* Work required
For each record that follows, give it back exactly, with no pictures included.

* Given information
Start of Block
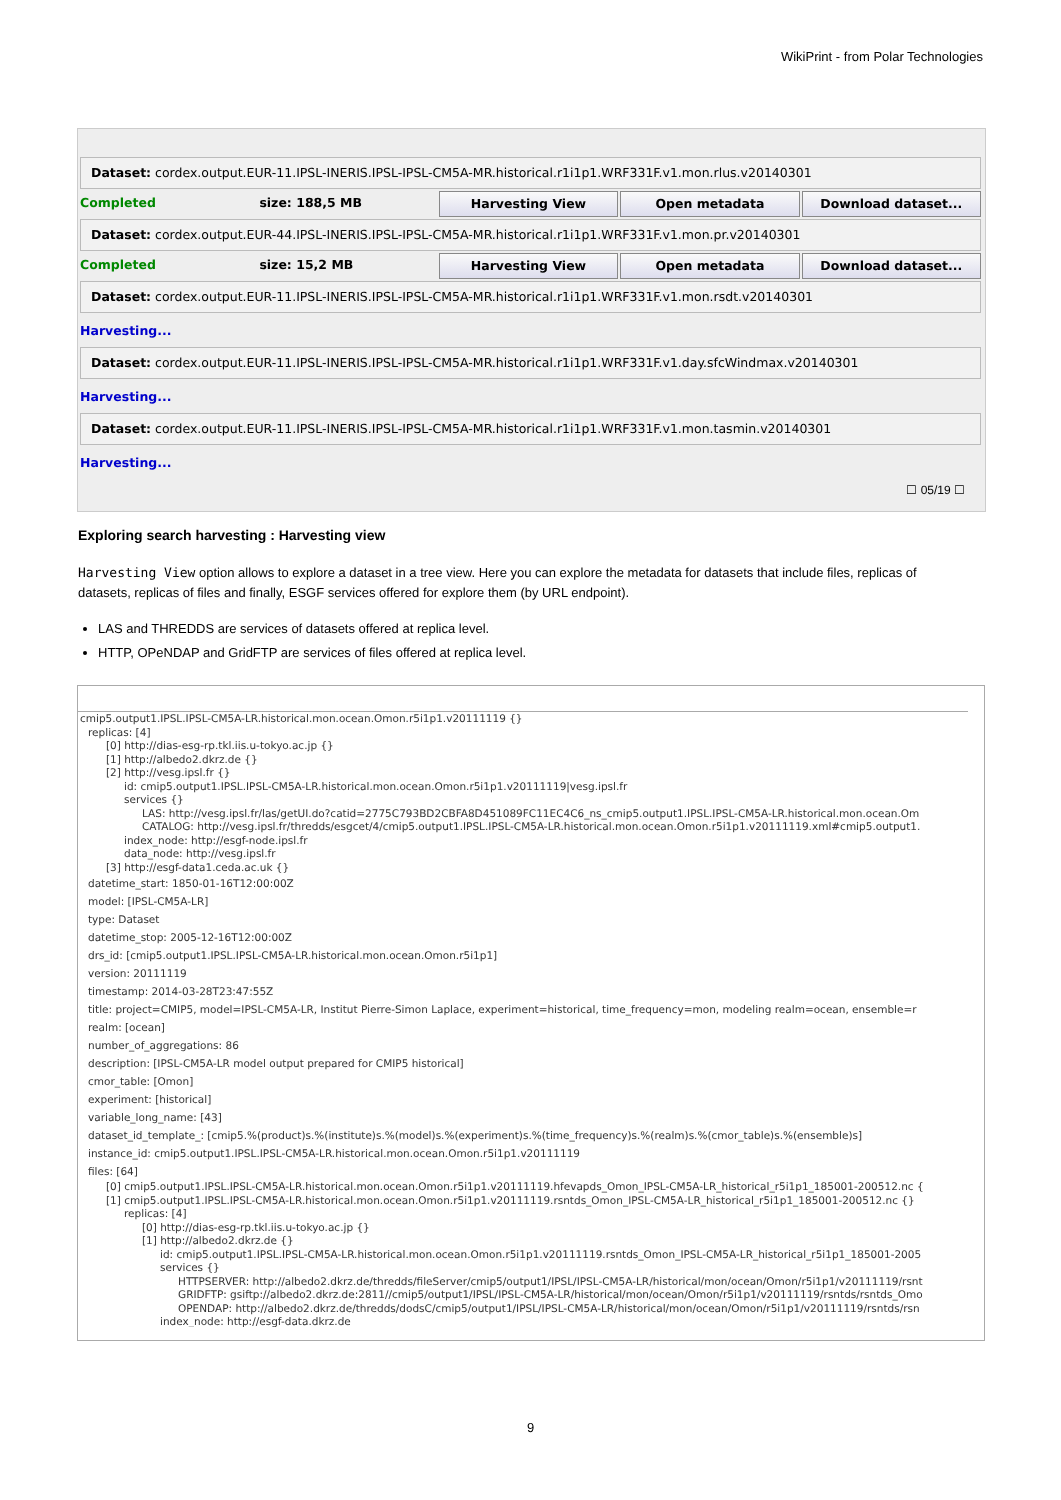WikiPrint - from Polar Technologies
Dataset: cordex.output.EUR-11.IPSL-INERIS.IPSL-IPSL-CM5A-MR.historical.r1i1p1.WRF331F.v1.mon.rlus.v20140301
Completed size: 188,5 MB Harvesting View Open metadata Download dataset...
Dataset: cordex.output.EUR-44.IPSL-INERIS.IPSL-IPSL-CM5A-MR.historical.r1i1p1.WRF331F.v1.mon.pr.v20140301
Completed size: 15,2 MB Harvesting View Open metadata Download dataset...
Dataset: cordex.output.EUR-11.IPSL-INERIS.IPSL-IPSL-CM5A-MR.historical.r1i1p1.WRF331F.v1.mon.rsdt.v20140301
Harvesting...
Dataset: cordex.output.EUR-11.IPSL-INERIS.IPSL-IPSL-CM5A-MR.historical.r1i1p1.WRF331F.v1.day.sfcWindmax.v20140301
Harvesting...
Dataset: cordex.output.EUR-11.IPSL-INERIS.IPSL-IPSL-CM5A-MR.historical.r1i1p1.WRF331F.v1.mon.tasmin.v20140301
Harvesting...
☐ 05/19 ☐
Exploring search harvesting : Harvesting view
Harvesting View option allows to explore a dataset in a tree view. Here you can explore the metadata for datasets that include files, replicas of datasets, replicas of files and finally, ESGF services offered for explore them (by URL endpoint).
LAS and THREDDS are services of datasets offered at replica level.
HTTP, OPeNDAP and GridFTP are services of files offered at replica level.
cmip5.output1.IPSL.IPSL-CM5A-LR.historical.mon.ocean.Omon.r5i1p1.v20111119 {}
replicas: [4]
[0] http://dias-esg-rp.tkl.iis.u-tokyo.ac.jp {}
[1] http://albedo2.dkrz.de {}
[2] http://vesg.ipsl.fr {}
id: cmip5.output1.IPSL.IPSL-CM5A-LR.historical.mon.ocean.Omon.r5i1p1.v20111119|vesg.ipsl.fr
services {}
LAS: http://vesg.ipsl.fr/las/getUI.do?catid=2775C793BD2CBFA8D451089FC11EC4C6_ns_cmip5.output1.IPSL.IPSL-CM5A-LR.historical.mon.ocean.Om
CATALOG: http://vesg.ipsl.fr/thredds/esgcet/4/cmip5.output1.IPSL.IPSL-CM5A-LR.historical.mon.ocean.Omon.r5i1p1.v20111119.xml#cmip5.output1.
index_node: http://esgf-node.ipsl.fr
data_node: http://vesg.ipsl.fr
[3] http://esgf-data1.ceda.ac.uk {}
datetime_start: 1850-01-16T12:00:00Z
model: [IPSL-CM5A-LR]
type: Dataset
datetime_stop: 2005-12-16T12:00:00Z
drs_id: [cmip5.output1.IPSL.IPSL-CM5A-LR.historical.mon.ocean.Omon.r5i1p1]
version: 20111119
timestamp: 2014-03-28T23:47:55Z
title: project=CMIP5, model=IPSL-CM5A-LR, Institut Pierre-Simon Laplace, experiment=historical, time_frequency=mon, modeling realm=ocean, ensemble=r
realm: [ocean]
number_of_aggregations: 86
description: [IPSL-CM5A-LR model output prepared for CMIP5 historical]
cmor_table: [Omon]
experiment: [historical]
variable_long_name: [43]
dataset_id_template_: [cmip5.%(product)s.%(institute)s.%(model)s.%(experiment)s.%(time_frequency)s.%(realm)s.%(cmor_table)s.%(ensemble)s]
instance_id: cmip5.output1.IPSL.IPSL-CM5A-LR.historical.mon.ocean.Omon.r5i1p1.v20111119
files: [64]
[0] cmip5.output1.IPSL.IPSL-CM5A-LR.historical.mon.ocean.Omon.r5i1p1.v20111119.hfevapds_Omon_IPSL-CM5A-LR_historical_r5i1p1_185001-200512.nc {
[1] cmip5.output1.IPSL.IPSL-CM5A-LR.historical.mon.ocean.Omon.r5i1p1.v20111119.rsntds_Omon_IPSL-CM5A-LR_historical_r5i1p1_185001-200512.nc {}
replicas: [4]
[0] http://dias-esg-rp.tkl.iis.u-tokyo.ac.jp {}
[1] http://albedo2.dkrz.de {}
id: cmip5.output1.IPSL.IPSL-CM5A-LR.historical.mon.ocean.Omon.r5i1p1.v20111119.rsntds_Omon_IPSL-CM5A-LR_historical_r5i1p1_185001-2005
services {}
HTTPSERVER: http://albedo2.dkrz.de/thredds/fileServer/cmip5/output1/IPSL/IPSL-CM5A-LR/historical/mon/ocean/Omon/r5i1p1/v20111119/rsnt
GRIDFTP: gsiftp://albedo2.dkrz.de:2811//cmip5/output1/IPSL/IPSL-CM5A-LR/historical/mon/ocean/Omon/r5i1p1/v20111119/rsntds/rsntds_Omo
OPENDAP: http://albedo2.dkrz.de/thredds/dodsC/cmip5/output1/IPSL/IPSL-CM5A-LR/historical/mon/ocean/Omon/r5i1p1/v20111119/rsntds/rsn
index_node: http://esgf-data.dkrz.de
9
End of Block
* Output for this task
WikiPrint - from Polar Technologies
Dataset: cordex.output.EUR-11.IPSL-INERIS.IPSL-IPSL-CM5A-MR.historical.r1i1p1.WRF331F.v1.mon.rlus.v20140301
Completed size: 188,5 MB Harvesting View Open metadata Download dataset...
Dataset: cordex.output.EUR-44.IPSL-INERIS.IPSL-IPSL-CM5A-MR.historical.r1i1p1.WRF331F.v1.mon.pr.v20140301
Completed size: 15,2 MB Harvesting View Open metadata Download dataset...
Dataset: cordex.output.EUR-11.IPSL-INERIS.IPSL-IPSL-CM5A-MR.historical.r1i1p1.WRF331F.v1.mon.rsdt.v20140301
Harvesting...
Dataset: cordex.output.EUR-11.IPSL-INERIS.IPSL-IPSL-CM5A-MR.historical.r1i1p1.WRF331F.v1.day.sfcWindmax.v20140301
Harvesting...
Dataset: cordex.output.EUR-11.IPSL-INERIS.IPSL-IPSL-CM5A-MR.historical.r1i1p1.WRF331F.v1.mon.tasmin.v20140301
Harvesting...
☐ 05/19 ☐
Exploring search harvesting : Harvesting view
Harvesting View option allows to explore a dataset in a tree view. Here you can explore the metadata for datasets that include files, replicas of datasets, replicas of files and finally, ESGF services offered for explore them (by URL endpoint).
LAS and THREDDS are services of datasets offered at replica level.
HTTP, OPeNDAP and GridFTP are services of files offered at replica level.
cmip5.output1.IPSL.IPSL-CM5A-LR.historical.mon.ocean.Omon.r5i1p1.v20111119 {}
replicas: [4]
[0] http://dias-esg-rp.tkl.iis.u-tokyo.ac.jp {}
[1] http://albedo2.dkrz.de {}
[2] http://vesg.ipsl.fr {}
id: cmip5.output1.IPSL.IPSL-CM5A-LR.historical.mon.ocean.Omon.r5i1p1.v20111119|vesg.ipsl.fr
services {}
LAS: http://vesg.ipsl.fr/las/getUI.do?catid=2775C793BD2CBFA8D451089FC11EC4C6_ns_cmip5.output1.IPSL.IPSL-CM5A-LR.historical.mon.ocean.Om
CATALOG: http://vesg.ipsl.fr/thredds/esgcet/4/cmip5.output1.IPSL.IPSL-CM5A-LR.historical.mon.ocean.Omon.r5i1p1.v20111119.xml#cmip5.output1.
index_node: http://esgf-node.ipsl.fr
data_node: http://vesg.ipsl.fr
[3] http://esgf-data1.ceda.ac.uk {}
datetime_start: 1850-01-16T12:00:00Z
model: [IPSL-CM5A-LR]
type: Dataset
datetime_stop: 2005-12-16T12:00:00Z
drs_id: [cmip5.output1.IPSL.IPSL-CM5A-LR.historical.mon.ocean.Omon.r5i1p1]
version: 20111119
timestamp: 2014-03-28T23:47:55Z
title: project=CMIP5, model=IPSL-CM5A-LR, Institut Pierre-Simon Laplace, experiment=historical, time_frequency=mon, modeling realm=ocean, ensemble=r
realm: [ocean]
number_of_aggregations: 86
description: [IPSL-CM5A-LR model output prepared for CMIP5 historical]
cmor_table: [Omon]
experiment: [historical]
variable_long_name: [43]
dataset_id_template_: [cmip5.%(product)s.%(institute)s.%(model)s.%(experiment)s.%(time_frequency)s.%(realm)s.%(cmor_table)s.%(ensemble)s]
instance_id: cmip5.output1.IPSL.IPSL-CM5A-LR.historical.mon.ocean.Omon.r5i1p1.v20111119
files: [64]
[0] cmip5.output1.IPSL.IPSL-CM5A-LR.historical.mon.ocean.Omon.r5i1p1.v20111119.hfevapds_Omon_IPSL-CM5A-LR_historical_r5i1p1_185001-200512.nc {
[1] cmip5.output1.IPSL.IPSL-CM5A-LR.historical.mon.ocean.Omon.r5i1p1.v20111119.rsntds_Omon_IPSL-CM5A-LR_historical_r5i1p1_185001-200512.nc {}
replicas: [4]
[0] http://dias-esg-rp.tkl.iis.u-tokyo.ac.jp {}
[1] http://albedo2.dkrz.de {}
id: cmip5.output1.IPSL.IPSL-CM5A-LR.historical.mon.ocean.Omon.r5i1p1.v20111119.rsntds_Omon_IPSL-CM5A-LR_historical_r5i1p1_185001-2005
services {}
HTTPSERVER: http://albedo2.dkrz.de/thredds/fileServer/cmip5/output1/IPSL/IPSL-CM5A-LR/historical/mon/ocean/Omon/r5i1p1/v20111119/rsnt
GRIDFTP: gsiftp://albedo2.dkrz.de:2811//cmip5/output1/IPSL/IPSL-CM5A-LR/historical/mon/ocean/Omon/r5i1p1/v20111119/rsntds/rsntds_Omo
OPENDAP: http://albedo2.dkrz.de/thredds/dodsC/cmip5/output1/IPSL/IPSL-CM5A-LR/historical/mon/ocean/Omon/r5i1p1/v20111119/rsntds/rsn
index_node: http://esgf-data.dkrz.de
9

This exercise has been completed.